I've also taken perverse pleasure this week from watching the people of Duluth, GA look so foolish in their desperate grab for national attention. Do you get the sense like I do that their anger at Wilbanks has more to do with the fact that she's still alive? By coming home safe, she's deprived them of a Dixie edition of the Scott Peterson trial. Let me put this succinctly-- if you are at a vigil for a person you've never met, and you were reasonably assured that television cameras would be at that vigil before you left the house, than you are at that vigil in an attempt to justify your own meaningless existence.

But, you ask, what about the $100,000 spent by the city of Duluth in the search for Wilbanks? Well, it turns out the "Runaway Bride" (clever label) bought a Greyhound bus ticket to Las Vegas seven days before leaving. What kind of six-figure missing person investigation doesn't include a visit to the counter of the local bus terminal? It's utter hysteria by all parties involved.

And just why, exactly, was Wilbanks running away? This is the question everyone's trying to answer. Maybe it has something to do with the fact that the groom-to-be is the type of guy who would grant his exclusive first interview after the incident to Fox News' Hannity and Colmes.
Keep running, Wilbanks. Keep running.

Monday, May 02, 2005

Moeller TV Listings 5/2

The greatest talk show guest of our time, Martin Short, lights up the stage of the Ed Sullivan Theater, tonight on the Late Show.

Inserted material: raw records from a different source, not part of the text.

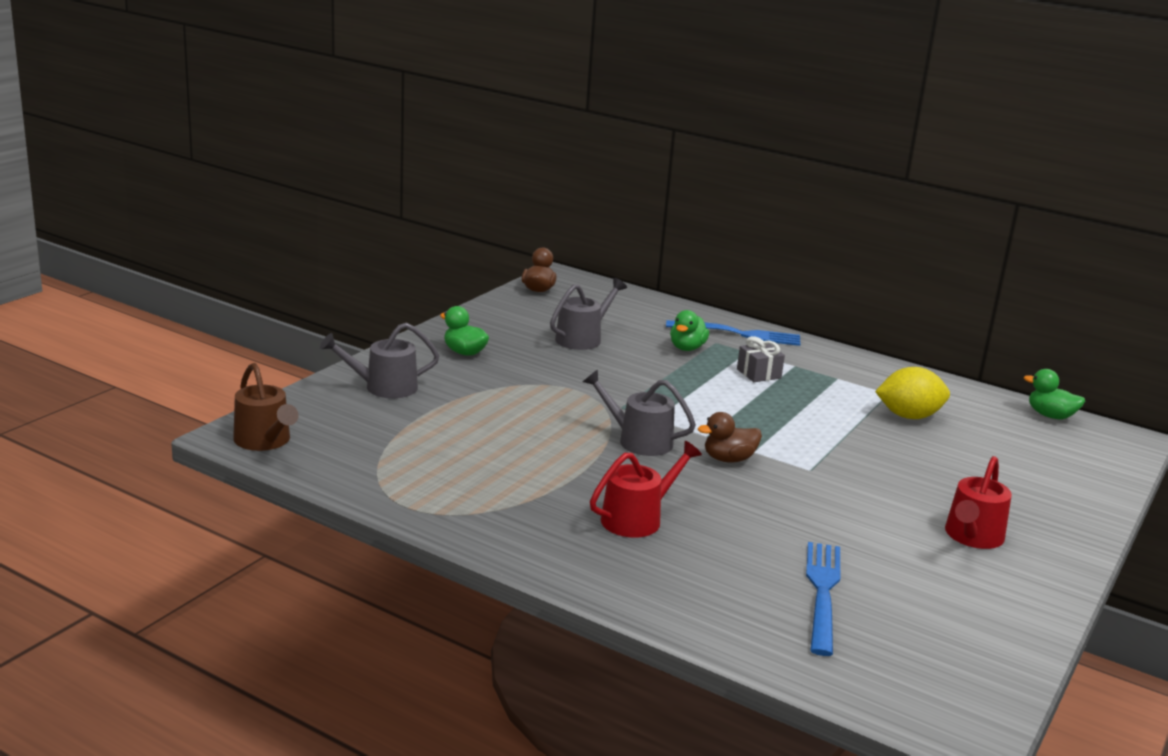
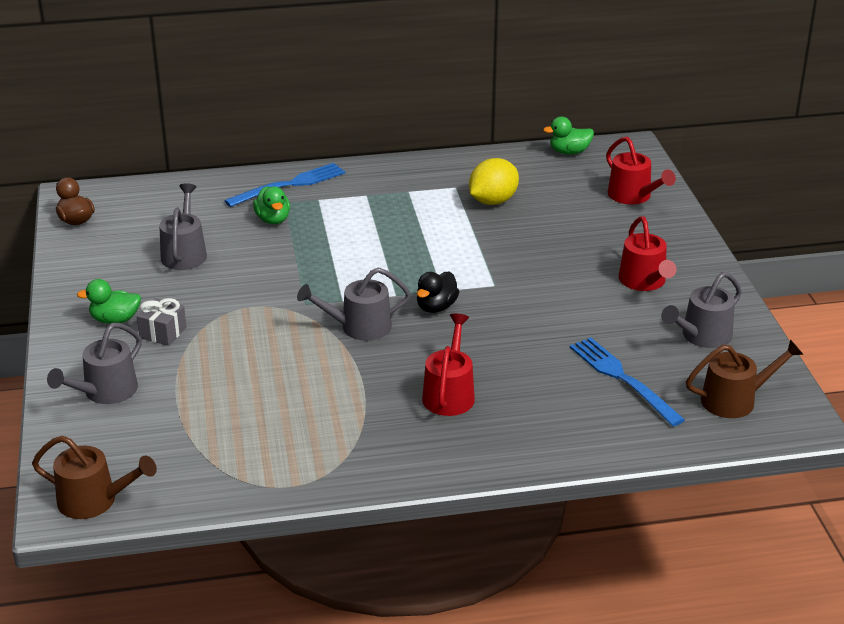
camera: 40 degrees left, 10 degrees up
brown duck [698,412,762,462] -> black duck [417,272,459,313]
grey gift [737,336,785,382] -> grey gift moved to [137,298,186,346]
none -> red watering can [606,137,676,204]
none -> grey watering can [661,272,742,348]
none -> brown watering can [686,339,804,418]

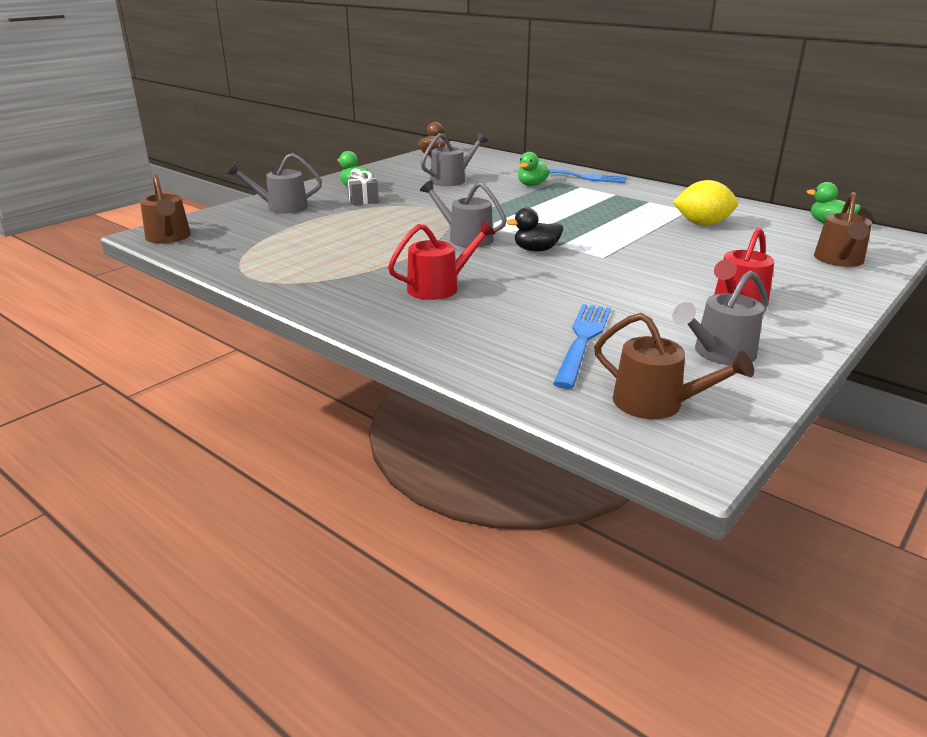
camera: 50 degrees right, 5 degrees down
red watering can [606,137,676,204] -> brown watering can [814,192,872,267]
grey watering can [661,272,742,348] -> grey watering can turned 45 degrees counterclockwise [672,270,768,365]

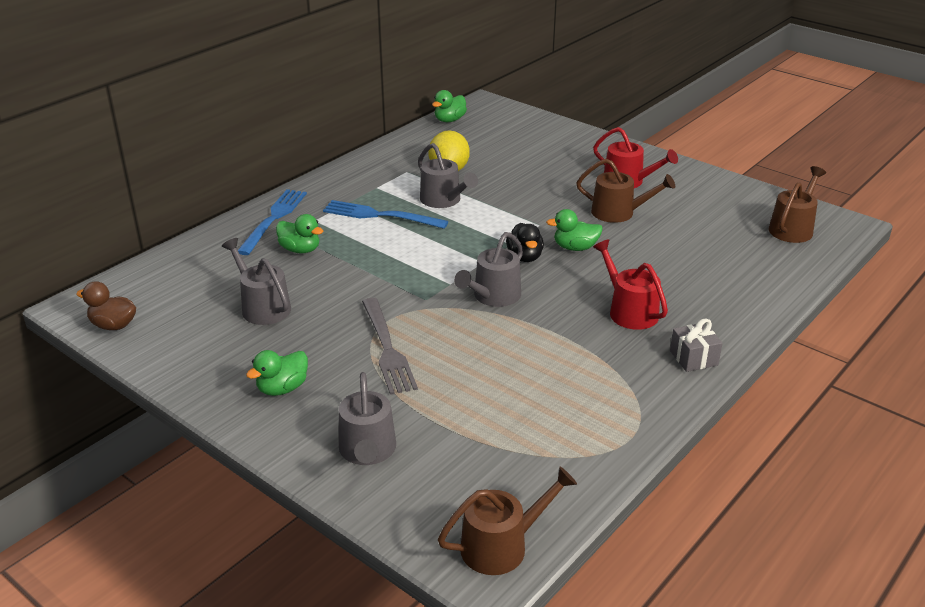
camera: 90 degrees left, 5 degrees up
grey gift [347,168,379,205] -> grey gift moved to [670,319,723,372]
blue fork [553,304,611,389] -> blue fork moved to [323,200,448,229]
grey watering can [672,270,768,365] -> grey watering can moved to [418,143,478,208]
brown watering can [814,192,872,267] -> brown watering can moved to [576,159,675,223]
none -> grey fork [362,298,418,395]
none -> green duck [546,209,603,251]

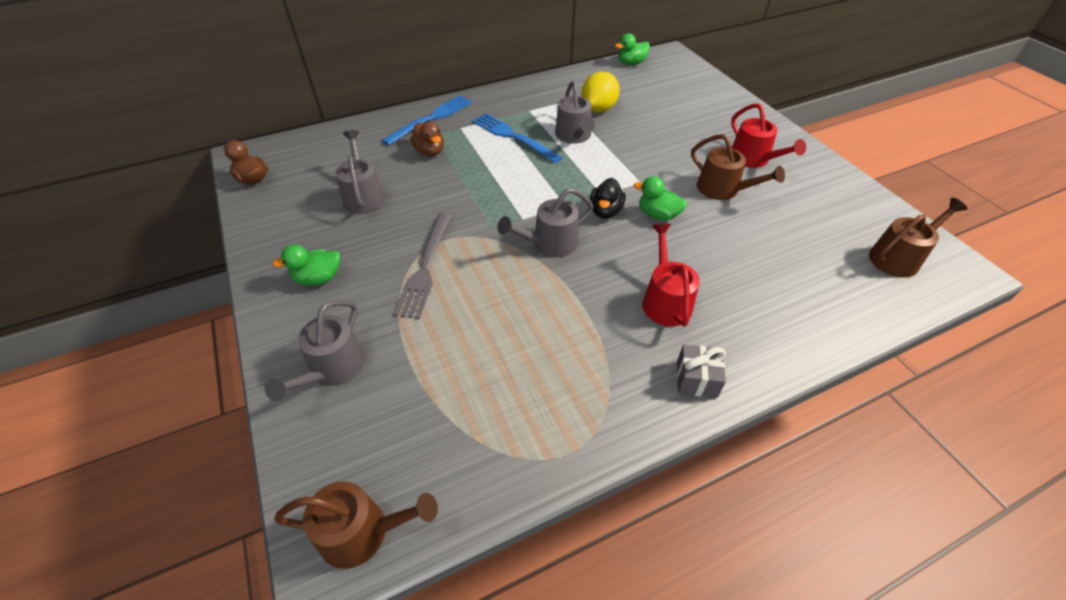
camera: 25 degrees right, 15 degrees up
green duck [276,214,323,253] -> brown duck [410,122,444,156]

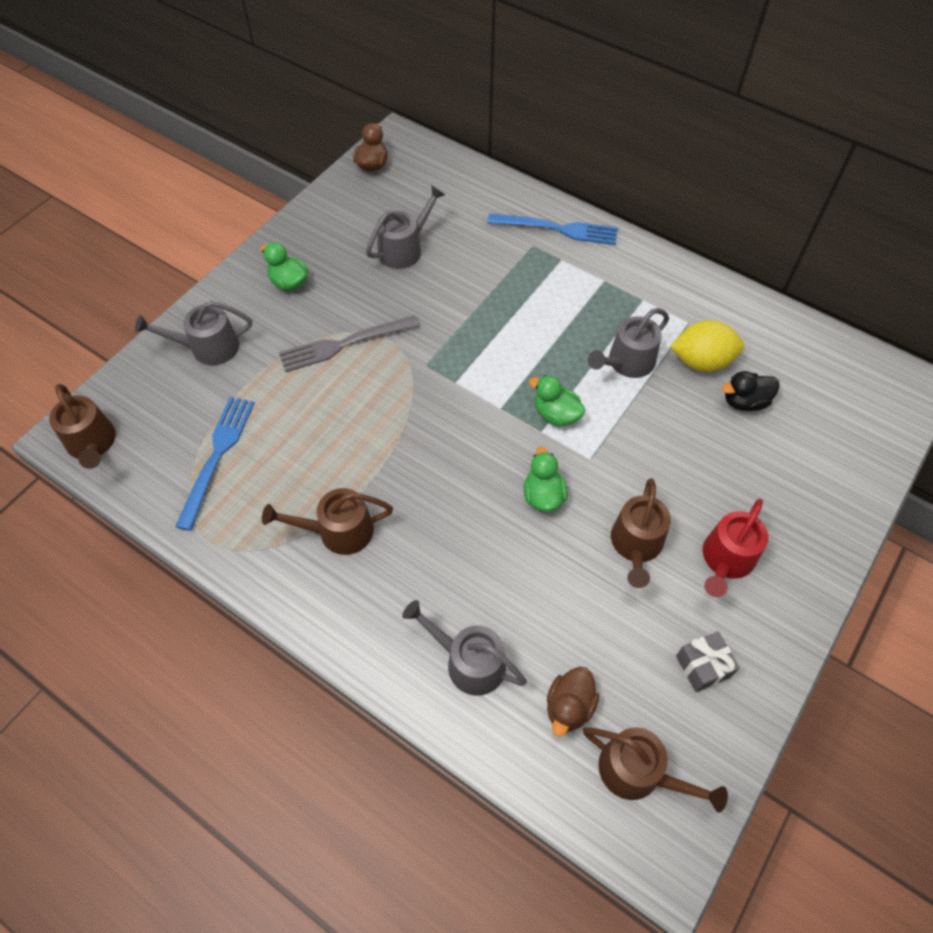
camera: 60 degrees right, 10 degrees up
brown duck [410,122,444,156] -> brown duck moved to [547,667,599,737]
blue fork [472,113,563,163] -> blue fork moved to [175,397,254,531]
grey watering can [498,188,593,257] -> grey watering can moved to [402,600,527,696]
black duck [590,178,626,219] -> black duck moved to [722,371,780,411]
green duck [615,33,650,65] -> green duck moved to [529,375,585,427]
red watering can [642,224,700,327] -> none
grey gift [677,344,726,398] -> grey gift moved to [676,631,740,692]
none -> brown watering can [262,488,393,555]

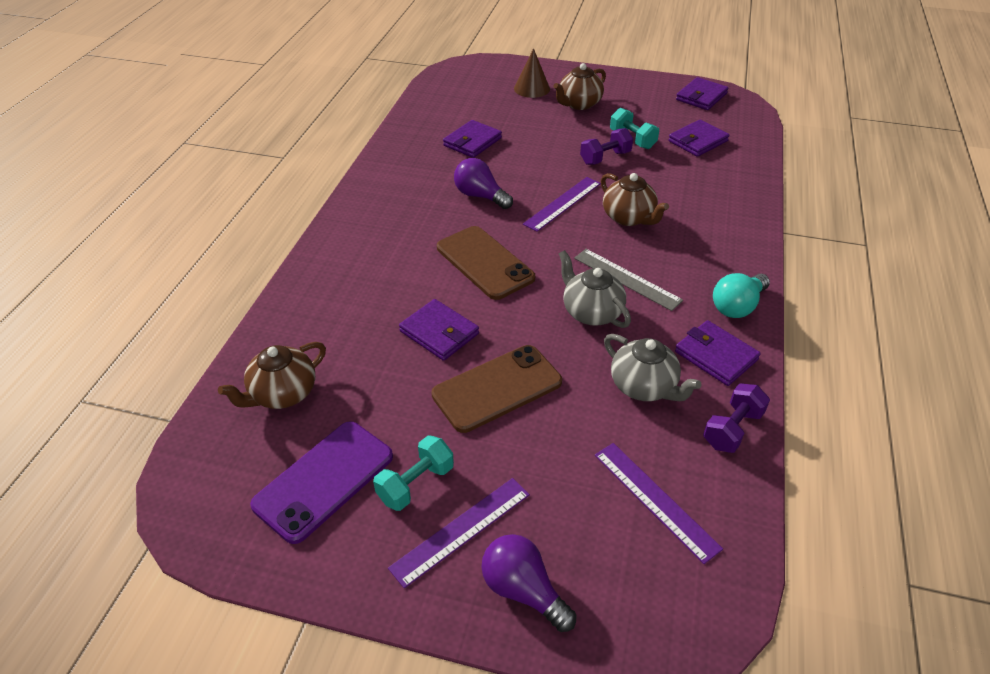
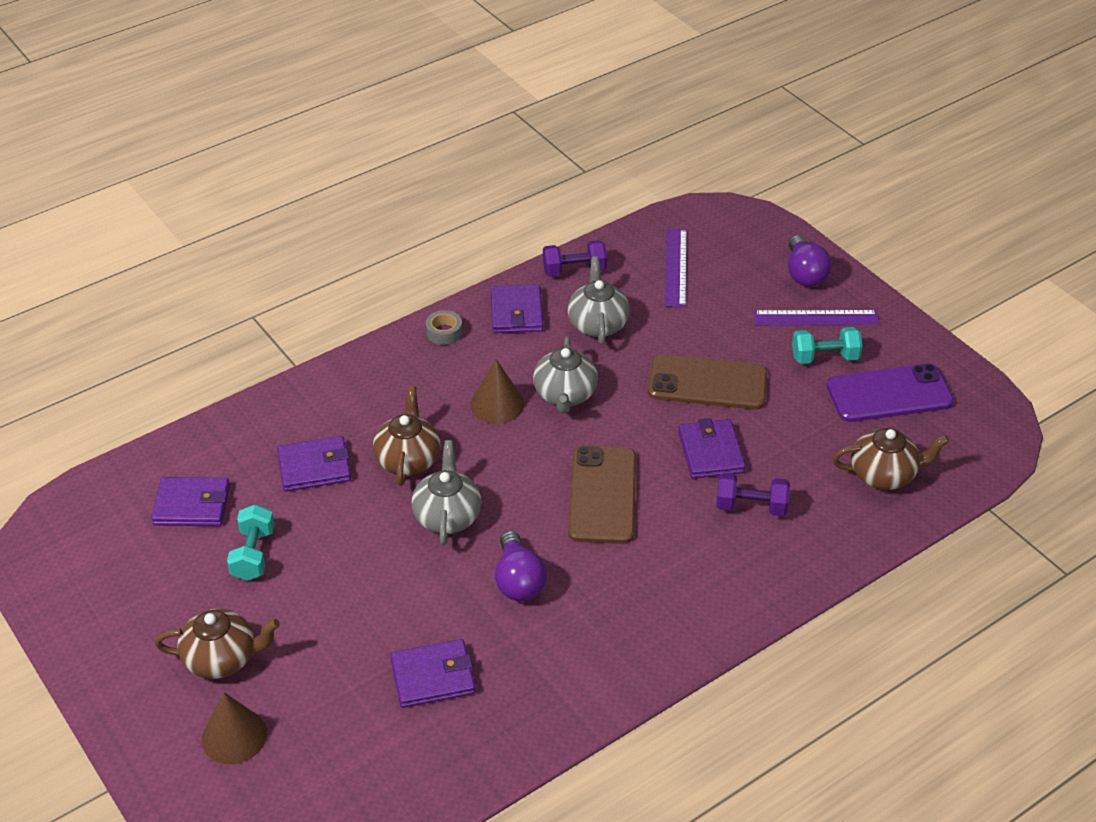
camera: 140 degrees left, 0 degrees up
purple ruler [523,177,601,232] -> grey teapot [412,440,481,545]
grey ruler [574,249,683,311] -> brown cone [470,359,524,424]
purple dumbbell [580,128,633,165] -> purple dumbbell moved to [716,473,790,516]
purple wallet [676,77,728,110] -> purple wallet moved to [277,436,351,491]
turquoise light bulb [713,273,770,318] -> grey tape [426,310,462,345]

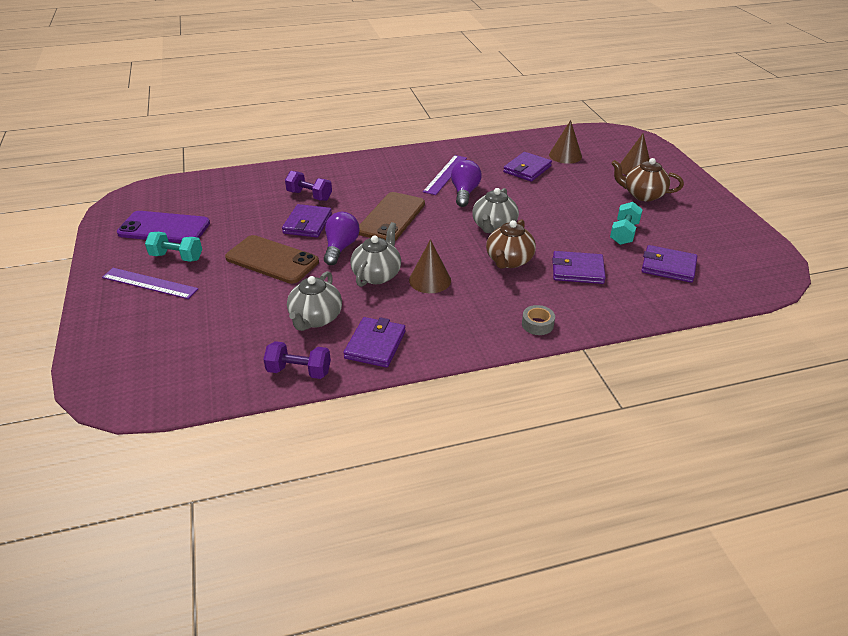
camera: 160 degrees left, 5 degrees down
purple wallet [390,639,476,708] -> purple wallet turned 60 degrees counterclockwise [503,152,552,182]
grey tape [426,310,462,345] -> grey tape moved to [522,305,555,335]
purple ruler [665,228,687,308] -> purple ruler moved to [423,155,467,195]
purple light bulb [788,235,832,287] -> purple light bulb moved to [324,212,359,265]
brown teapot [832,428,949,490] -> none
none -> brown cone [549,120,582,164]

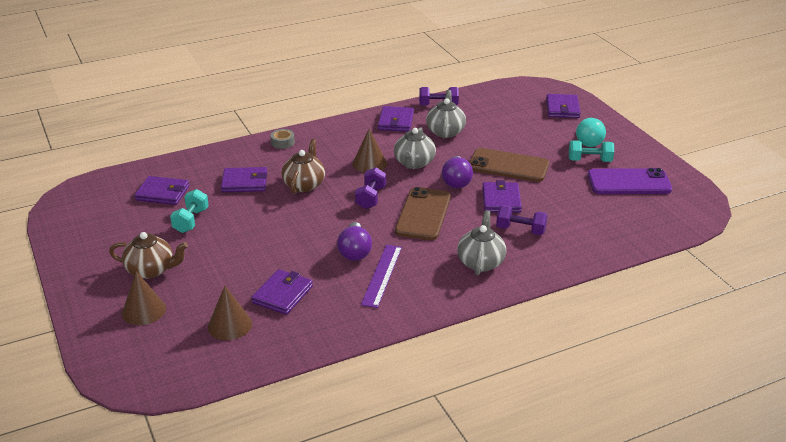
camera: 170 degrees right, 5 degrees down
purple ruler [102,268,198,299] -> turquoise light bulb [576,118,606,147]
grey teapot [472,188,519,233] -> grey teapot moved to [457,210,506,275]
none -> purple dumbbell [355,167,386,209]
none -> purple wallet [546,94,581,118]

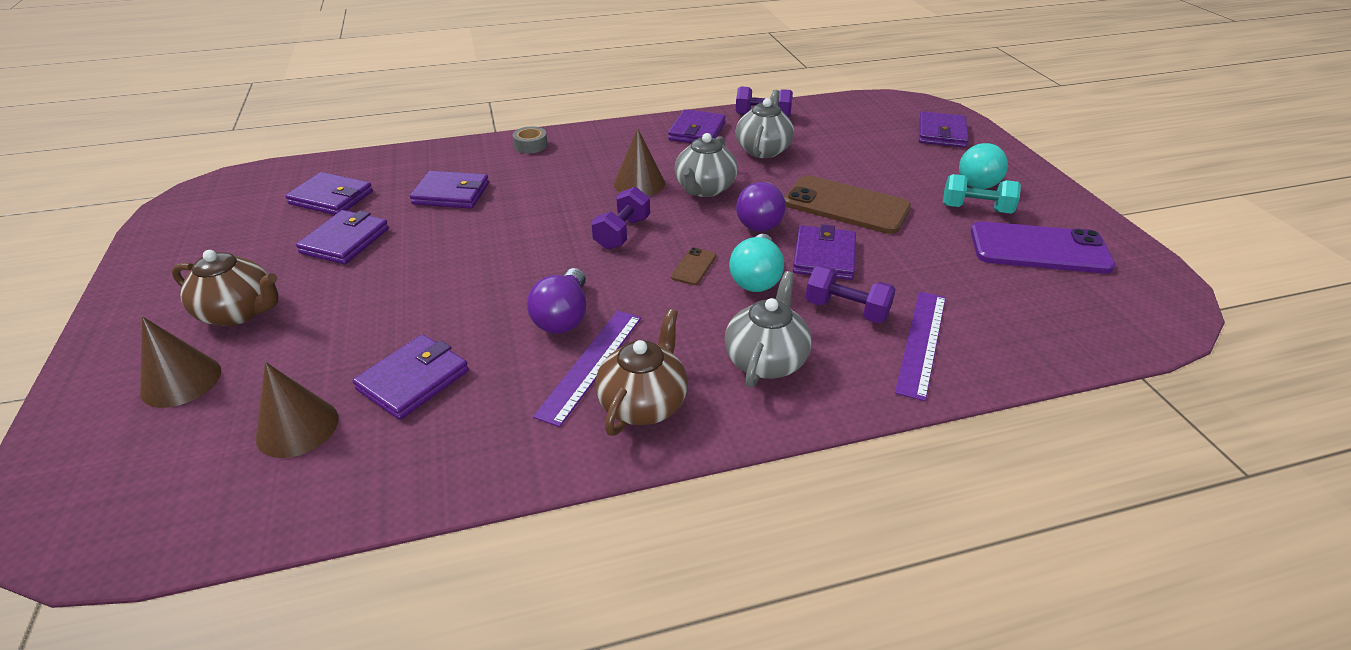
camera: 10 degrees right, 5 degrees up
turquoise dumbbell [170,189,209,233] -> purple wallet [296,210,389,264]
brown teapot [281,139,325,194] -> brown teapot moved to [595,309,688,436]
brown phone [395,187,451,240] -> brown phone [671,248,716,285], size x0.43
none -> turquoise light bulb [729,234,784,292]
none -> purple ruler [895,291,946,401]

His act will be as follows...
1) He'll come out theatrically, bowing. "Thanks for remembering," he'll bellow.
2) He'll tell Dave how great he looks, how youthful. A variation on "Is it the botox?" "Is it the ab-rolling?" Then, he will liken him to a young Hollywood star, such as Haley Joel Osment.
3) His set varies, but it will reference Paul Shaffer and their native Canada, with a brief impression of the Late Show bandleader; and it will encompass one or two show business anecdotes with other impressions. He'll be promoting his new Jiminy Glick film.
4) His finish, probably in a second segment, will be prompted by Dave, "Will you sing a song for us?" He will respond with phony humility, "Do they want me to sing?" Big applause from the audience. The microphone will be on the cushion of the second guest chair. He will ask Dave if he can sing the song to Dave on his desk. Dave will prefer that he sing it over on the stage. Marty will call Dave "Pappy," make up a story about the first time he and Dave met ("During a production of 'such and such.'")
Then he'll say "You know, in my business, or should I say, our business..." He'll do a quick Liza Minnelli impression in which he says he hopes he can finish the song despite its strong emotional content. ("Oh, silly emotion.")
5) He'll sing a song he wrote himself based on a recognizable melody.
6) A big finish to commercial, probably with dancers and/or confetti.